I was saying to him, ‘With my hand.’ And he was saying to me, ‘With my hand. With my hand.’ Afterwards he got tired and became fed up, and said, ‘What’s the difference?’

I said, ‘If there is no difference, [then] with my hand.’ He then turned the topic on its head, and this is from their ignorance.

He called the person whose house it was, and his name was Abu Ahmad, he said to him, ‘O Abu Ahmad! Bring the brazier [i.e., a metal container for carrying hot coal, etc.].’

I understood what he meant and so I said, ‘O Abu Ahmad, don’t bring the brazier, bring a matchstick.’ Subhaanallaah, he was from the Sufis and they were used to wearing a white head covering without the head cord [iqaal, the round black cord Arabs wear to keep the head covering in place].

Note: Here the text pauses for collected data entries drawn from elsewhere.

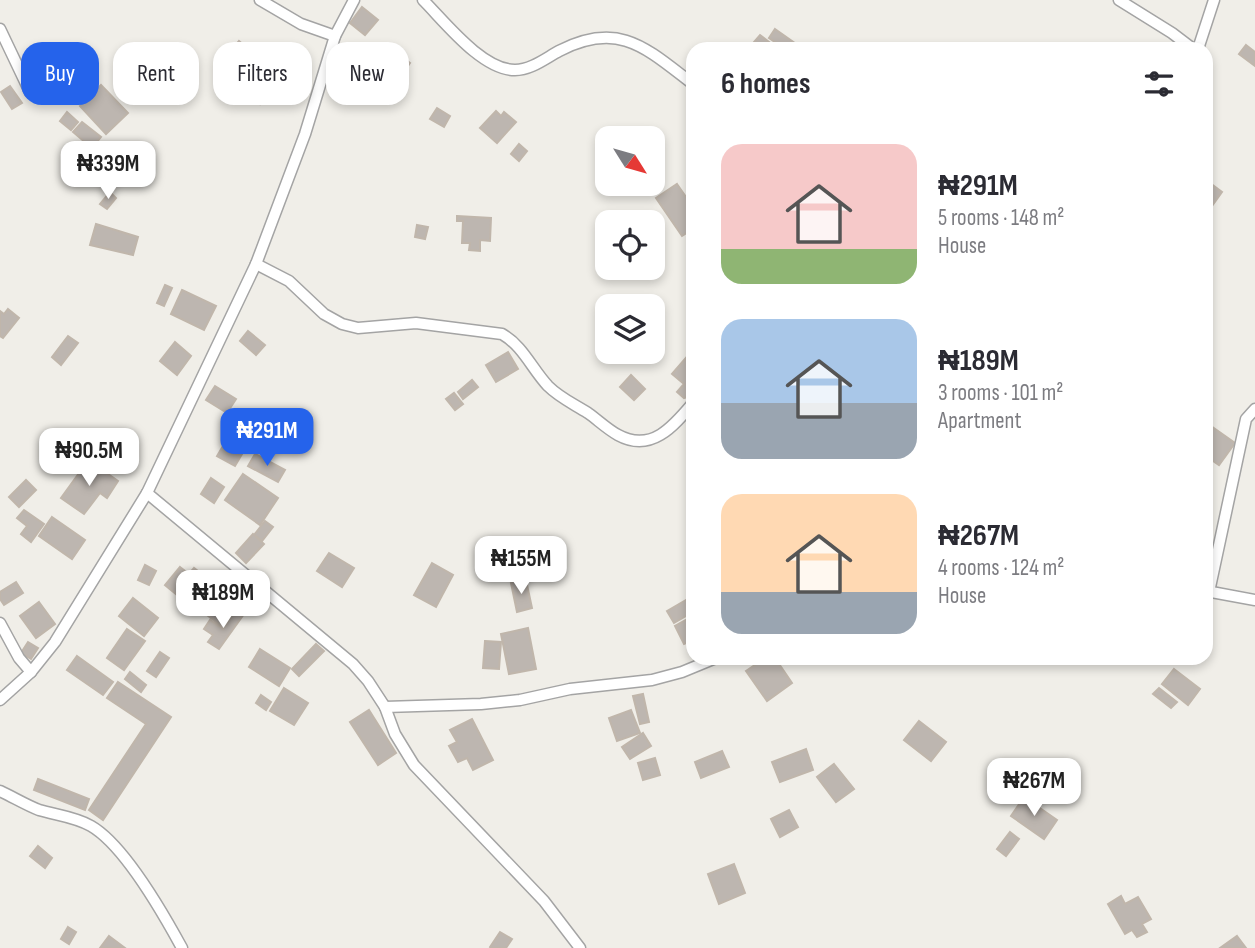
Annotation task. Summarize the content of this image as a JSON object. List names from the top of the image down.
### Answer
{
  "north": "bottom right",
  "page": {
    "chip": [
      "Buy",
      "Rent",
      "Filters",
      "New"
    ],
    "heading": "6 homes",
    "list": [
      {
        "name": "₦291M",
        "note": "5 rooms · 148 m² · House"
      },
      {
        "name": "₦189M",
        "note": "3 rooms · 101 m² · Apartment"
      },
      {
        "name": "₦267M",
        "note": "4 rooms · 124 m² · House"
      }
    ],
    "price": [
      "₦339M",
      "₦291M",
      "₦90.5M",
      "₦155M",
      "₦189M",
      "₦267M"
    ]
  }
}
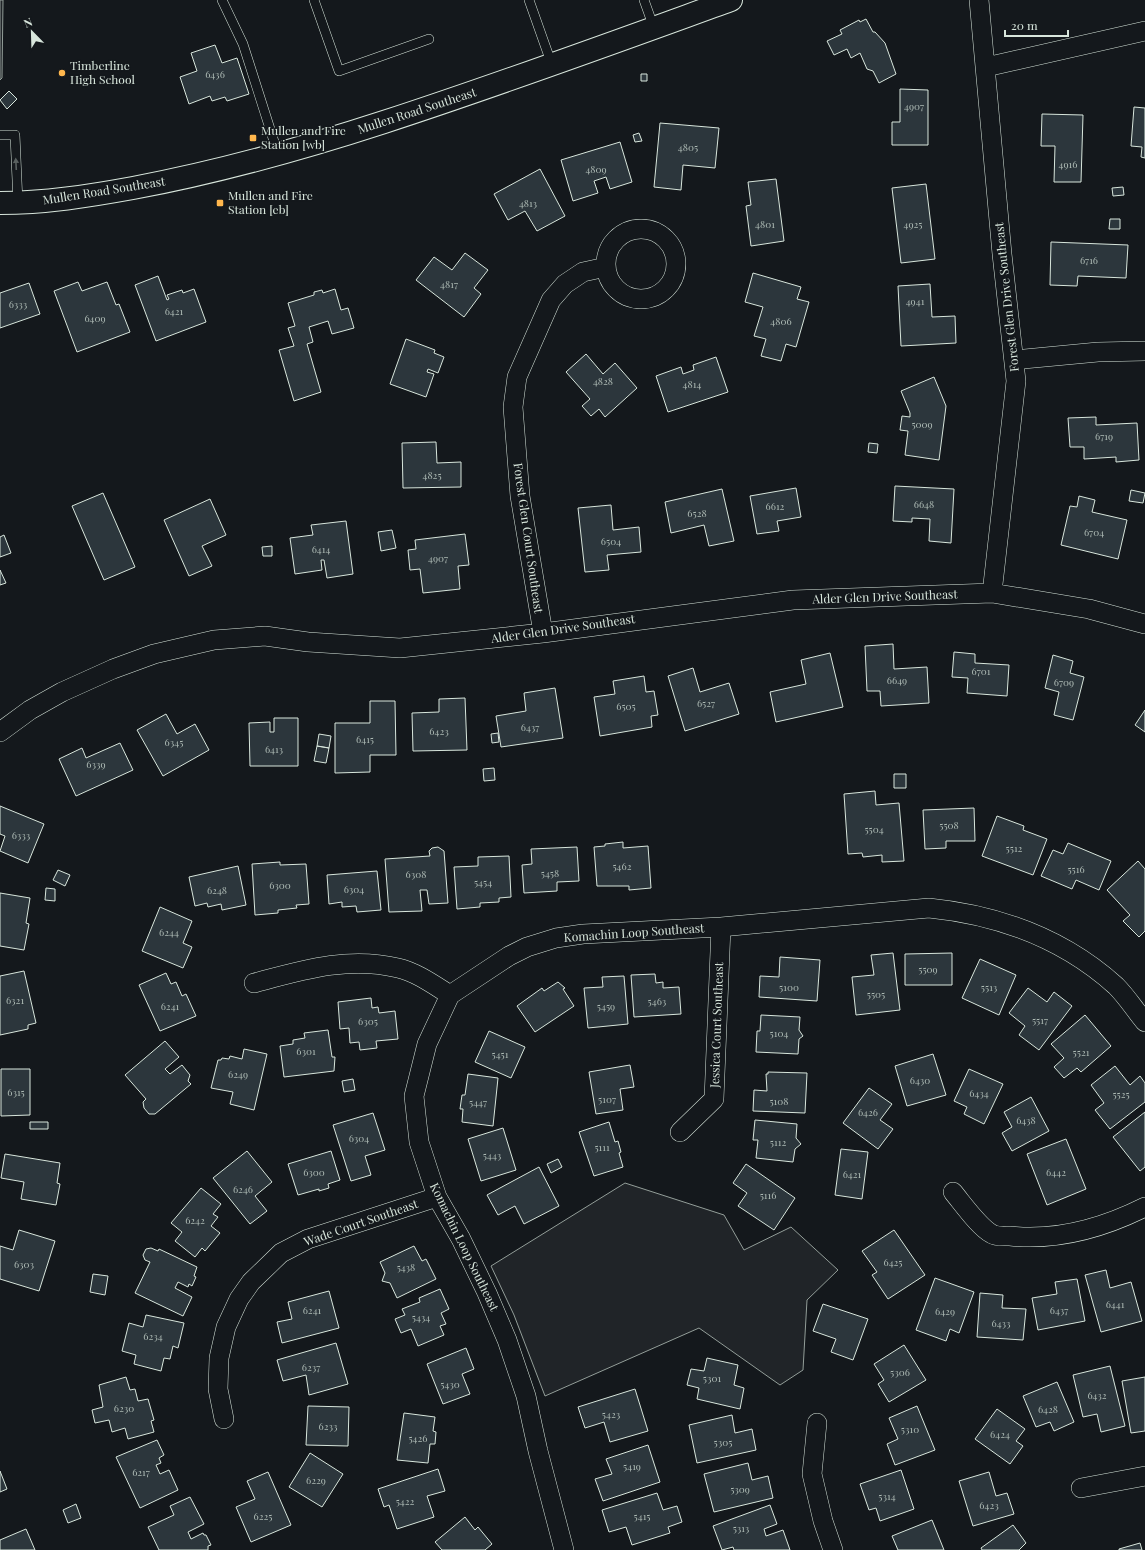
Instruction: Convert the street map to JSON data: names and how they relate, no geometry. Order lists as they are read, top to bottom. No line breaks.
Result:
{"streets":{"street":["Mullen Road Southeast","Forest Glen Drive Southeast","Forest Glen Court Southeast","Alder Glen Drive Southeast","Komachin Loop Southeast","Jessica Court Southeast","Wade Court Southeast"]},"crossings":[["Forest Glen Drive Southeast","Alder Glen Drive Southeast"],["Forest Glen Court Southeast","Alder Glen Drive Southeast"],["Komachin Loop Southeast","Jessica Court Southeast"],["Komachin Loop Southeast","Wade Court Southeast"]],"places":{"other":["Timberline High School"],"transit":["Mullen and Fire Station [wb]","Mullen and Fire Station [eb]"]},"house_numbers":["6436","4907","4805","4916","4809","4813","4801","4925","6716","4817","4941","6333","6421","6409","4806","4828","4814","5009","6719","4825","6648","6612","6528","6704","6504","6414","4907","6701","6649","6709","6527","6505","6437","6423","6415","6345","6413","6339","5508","5504","6333","5512","5462","5516","5458","6308","5454","6300","6304","6248","6244","5509","5100","5513","5505","6321","5463","6241","5459","5517","6305","5104","6301","5521","5451","6249","6430","6315","6434","5525","5107","5108","5447","6426","6438","6304","5112","5111","5443","6300","6442","6421","6246","5116","6242","6425","6303","5438","6441","6241","6437","6429","5434","6433","6234","6237","5306","5301","5430","6432","6230","6428","5423","6233","5310","6424","5426","5305","5419","6217","6229","5309","5314","5422","6423","6225","5415","5313"],"scale_bar":"20 m","north":"top left"}
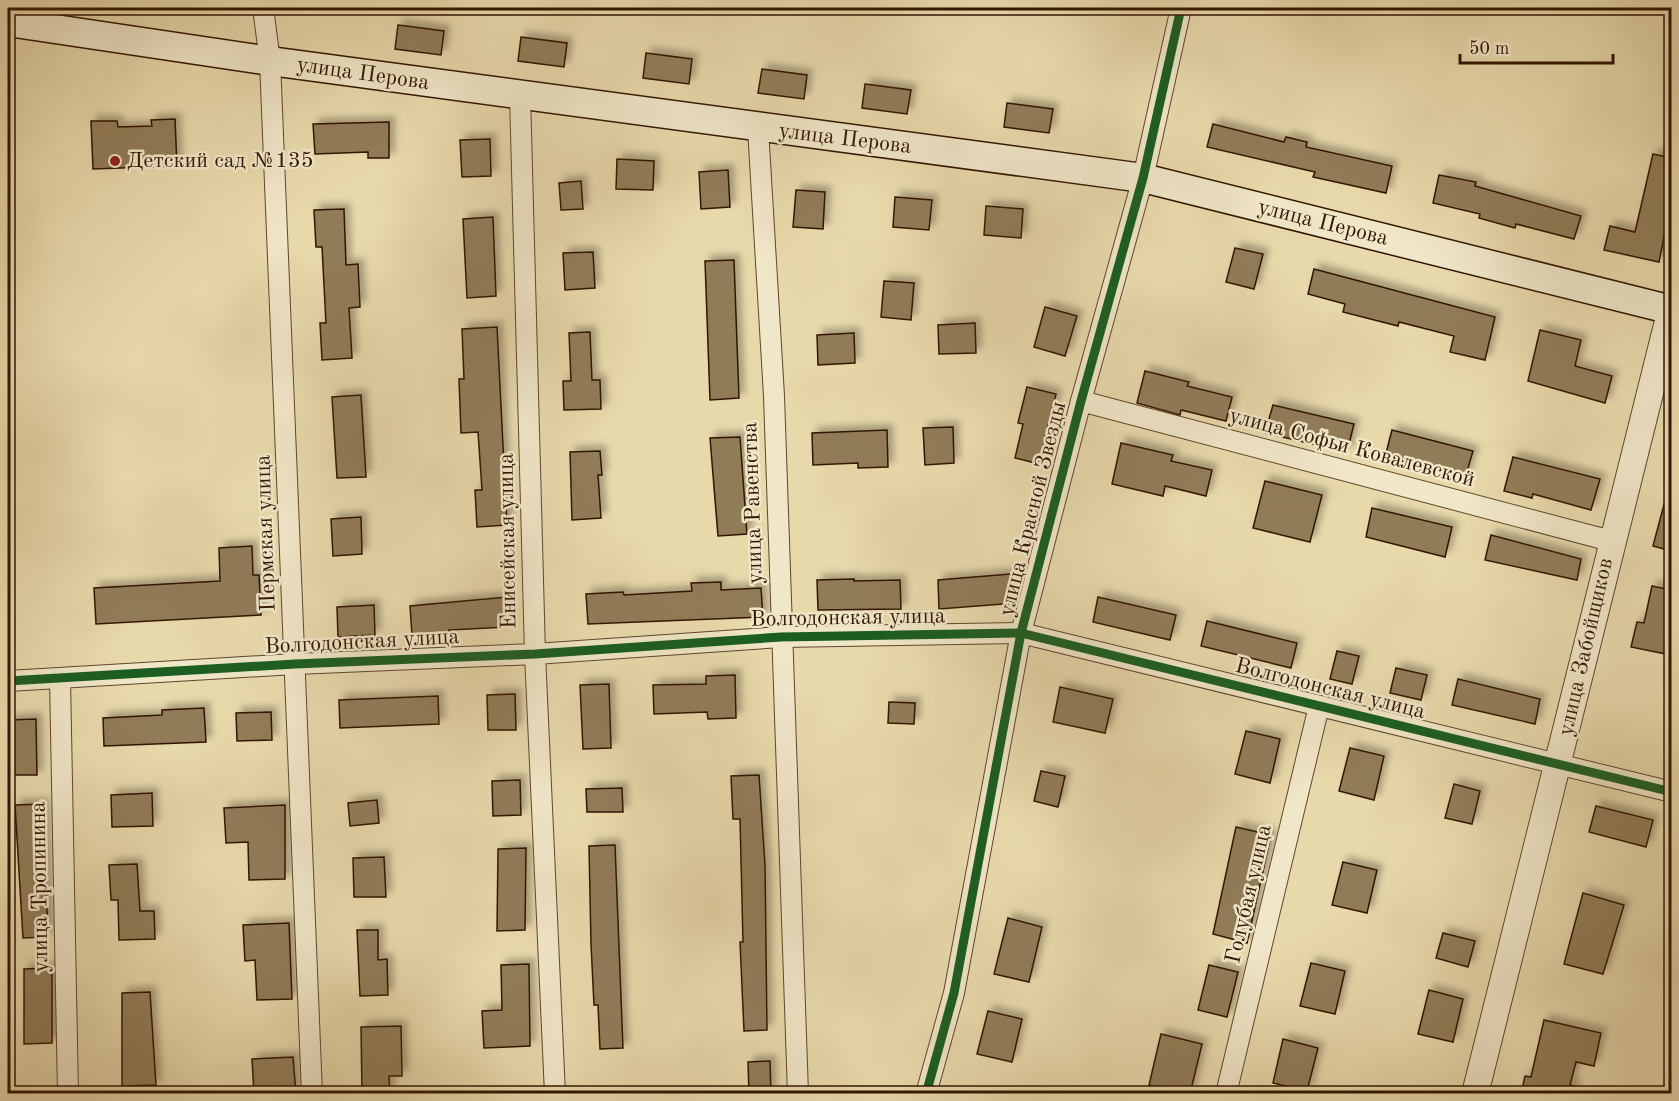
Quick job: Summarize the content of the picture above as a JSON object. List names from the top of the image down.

So he brought the matchstick. I lit it and got up going towards him and said, ‘You will denounce this false claim of yours or otherwise I will burn you.’

Miskeen, he was speechless, silent, not saying a single word.

I was moving towards him step by step until I came close to him–and I really put the matchstick onto his head covering, and it started to catch fire.

Then I took it and rubbed it against itself like this [i.e., put it out after having proved the falsehood of his claim], fearing that the sparks would increase, I [put it out] like this, and then said to him, ‘Go to those Shaikhs of yours and tell them:

‘These are the miracles [karaamaat] of the Salafis.’

Mawsoo’atul-Allaamah, al-Imaam, Mujaddidil-Asr, Muhammad Naasirid-Deen al-Albaani, of Shaikh Shady Noaman, vol. 3, pp. 965-972.